In pratica, questa estate è stata tiepida, rispetto alle ultime, quindi la Terra non si sta scaldando, possiamo continuare tranquillamente a bruciare petrolio come se nulla fosse. Questa conclusione è figlia di una mentalità che pervade la nostra società da troppo tempo, una mentalità che ha ricevuto un grande alimento dal capitalismo, il cui dogma principale è la crescita infinita.

Ragioniamo: come è possibile una crescita infinita in un ambiente finito? Ci arriverebbe davvero chiunque; oggi, il cosiddetto overshooting day arriva sempre prima, addirittura a luglio.

La mentalità lineare è, a mio avviso, IL problema. Pensare in questo modo porta le persone a reiterare stili comportamentali e risposte all’ambiente standardizzati e dogmatici, rigidamente determinati ed incapaci di percepire le opportunità nelle più piccole diversità delle situazioni. Per carità, rispondere ad uno stimolo in modo standardizzato comporta un grande risparmio in termini di fatica, ma è, al contempo, fortemente riduttivo e livellante.

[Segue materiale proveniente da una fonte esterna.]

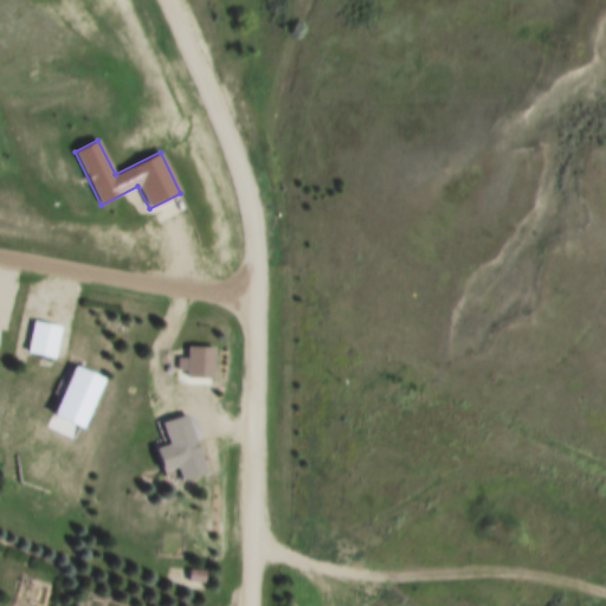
[(33,322),(59,328),(53,358),(27,352),(33,322)]
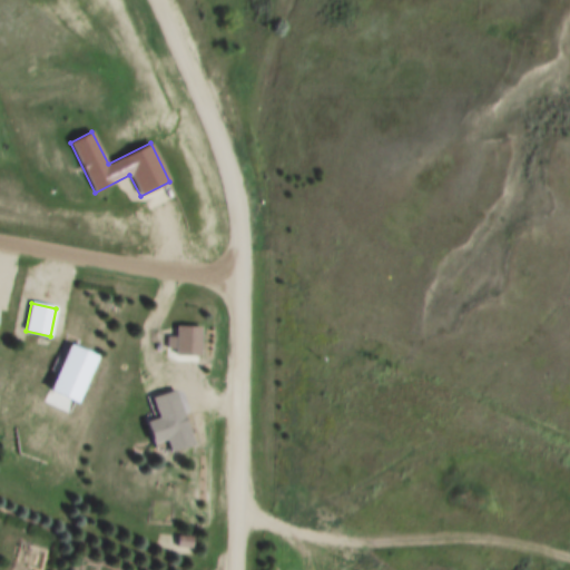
[(176,336),(176,326),(200,326),(200,355),(176,355),(176,349),(166,349),(167,336),(176,336)]
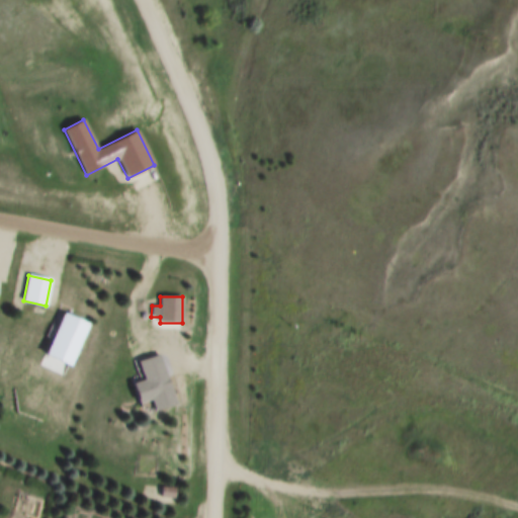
[(65,313),(90,325),(72,365),(47,354),(65,313)]
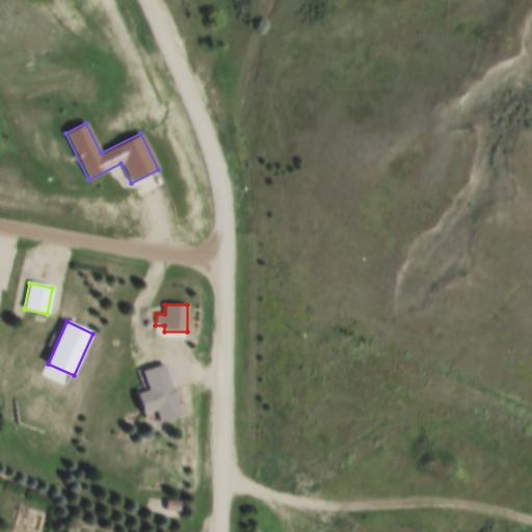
[(150,391),(142,372),(163,365),(182,418),(161,425),(156,409),(144,414),(138,395),(150,391)]
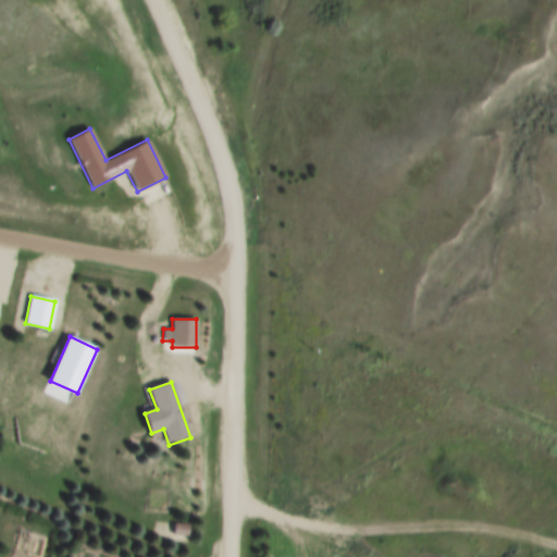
[(170,523),(187,523),(187,534),(170,534),(170,523)]
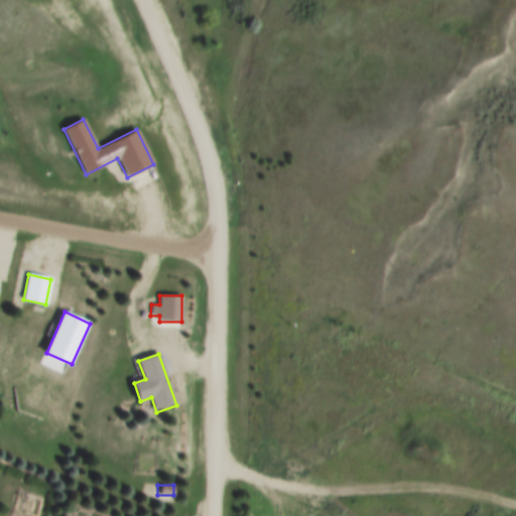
All buildings are outlined.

Anche la religione cattolica ha influito profondamente nello sviluppo di questo tipo di mentalità: Dio, in un dato momento, creò la Terra e tutto ciò che vi vive, e diede all’essere umano leggi da rispettare per guadagnarsi, alla fine dei tempi, la resurrezione. Esempio piuttosto lampante di linearità.

Inizio e fine. Bianco e nero.

Eppure il mondo non è in bianco e nero, ma ha infinite sfumature di colore. La nostra stessa vita non è lineare: lo diventa se astraiamo la nostra esperienza dal resto dell’esistente. Io non ho un inizio ed una fine: il mio corpo è il frutto dell’unione di spermatozoo e ovulo, esistenti prima di me; quando morirò, gli elementi che compongono questo stesso corpo ritorneranno al mondo. Il ciclo è infinito.

Io penso che, se volessimo davvero tentare di comprendere un pò di più della nostra umana esperienza, potremmo pensare di abbracciare una mentalità di tipo circolare, un modo di pensare in uso presso molte delle società cosiddette primitive che primitive non furono. La vita è più simile alla figura della spirale che a quella della linea, quello che accade in un determinato momento storico, accadrà nuovamente; le spinte totalitarie oggi imperanti non sono una novità degli anni 2000, ma sono una riproposizione in salsa iper-tecnologica di tendenze già presenti nel passato, anche remoto.

Quante volte ci sembra di vivere più volte una stessa situazione, seppur con differenze minime?

In musica io ritrovo spesso la spirale, molto più spesso della linea; la successione delle strofe, il ritornello, il reprise di un motivo, la struttura dei brani, tutto riporta alla mia mente questa figura.

E vogliamo parlare della poesia? Del metro, della rima, del riutilizzo di determinati lemmi da parte di poeti successivi.

Io penso che, se non usciremo dal circolo vizioso della mentalità lineare, non potremo mai immaginare vie di uscita inaudite alle diverse situazioni contingenti, né potremo mai costruire un mondo pulito, equo e libero dalle tendenze totalitarie e postumaniste oggi tanto in voga. Cercare di piegare l’esistente alle nostre mire ingorde non mi sembra un buon modo per affrontare i pochi anni di permanenza su questo pianeta.

PER CAMBIARE IL MONDO DOBBIAMO CAMBIARE LA NOSTRA MENTE, riprogrammandoci per essere in grado di rispondere alla vita in modo creativo ed adattativo, fluendo con gli eventi per comprenderne la natura e la lezione in essi insita.